Just think about it.
Think about what it would mean to go out for a 5k (3.1 mile) run. Listen, just think about what it would feel like (I don’t sweat I sparkle) and how you would feel about yourself afterward (exhilarated, proud as a peacock, a bad mamma jamma).
Periodically, between now and February of 2019, I will be chronicling my training for the Disney World Princess Half-Marathon I recently registered for. It will be my second half marathon. (The first was almost four years ago, a challenge to myself before my 40th birthday. Some people take exotic trips – I did a 12 mile long run in the summer.)
In the coming months, I’ll share my successes as well as my failures and in the meantime, hopefully encourage you to join me in my endeavor to run with me some measure of the 13.1 miles I am training for.
If running is ever something you’ve considered, I want to share with you a few of the women that welcomed me into the community of running. Believe it or not, we’ve never met in-person but I’ve been following them for almost 10 years.
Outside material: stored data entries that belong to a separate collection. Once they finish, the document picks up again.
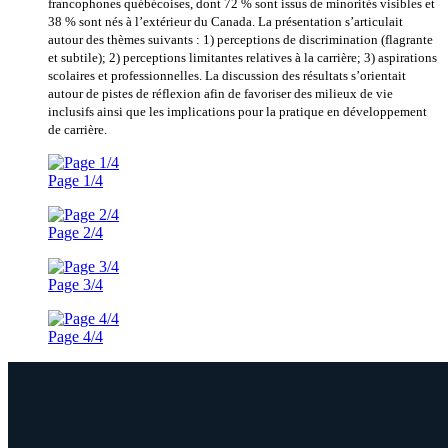
francophones québécoises, dont 72 % sont issus de minorités visibles et
38 % sont nés à l’extérieur du Canada. La présentation s’articulait
autour des thèmes suivants : 1) perceptions de discrimination (flagrante
et subtile); 2) perceptions limitantes relatives à la carrière; 3) aspirations
scolaires et professionnelles. La discussion des résultats s’orientait
autour de pistes de réflexion afin de favoriser des milieux de vie
inclusifs ainsi que les implications pour la pratique en développement
de carrière.
Page 1/4
Page 2/4
Page 3/4
Page 4/4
I absolutely LOVE the ladies and community of Another Mother Runner. The founders, Dimity and Sarah, are two mother runners who have written three amazing books on all things running – the first drew me into their fold. I know they’re great, because I own and have read all three. Dimity and Sarah also have an excellent podcast, host dream worthy retreats, and have built a community for women runners (of all levels and abilities) like none you could imagine
They were my first encouragers (from afar) into the world of running and I have consulted their collective awesomeness on everything from jogging strollers to sports bras. And, if you at all question whether or not these ladies really know the struggle that can be this mom life you just need to check out their amazing online shop because their tees say it all. I’ve included a picture of one of my personal favorites.
Are you a mother runner?
Have you ever completed a 5k, half marathon or even dreamed of doing so?
If I’ve convinced you at all to stick your toe in the pond of running, let me offer another suggestion, because sometimes reading about running isn’t enough motivation. Check out your local running store – just do a quick google search and I am certain you will find one within proximity. That was my next step. In the greater Lansing area we have Playmakers – a well known and beloved running store. Not only can you find the best gear there, they also offer amazing clinics on good form for walking and running, and also offer a free weekly running clinic staff by medical experts from all areas.
It was at Playmakers that I found another amazing community of women runners when I joined their Women’s Training Team. In many of the pictures I shared above, I was wearing my red Team P shirt. Over the years, I have made amazing friends through Team P. With their encouragement and the help of the coaches, I’ve achieved goals I never thought possible.
Are you concerned you won’t be able to outrun or chase down your kids? I’d love to hear more about your running fears, dreams, and goals. Won’t you share below? And, if you have done the Disney Princess Half Marathon I would love to hear about your experience and what princess you ran as.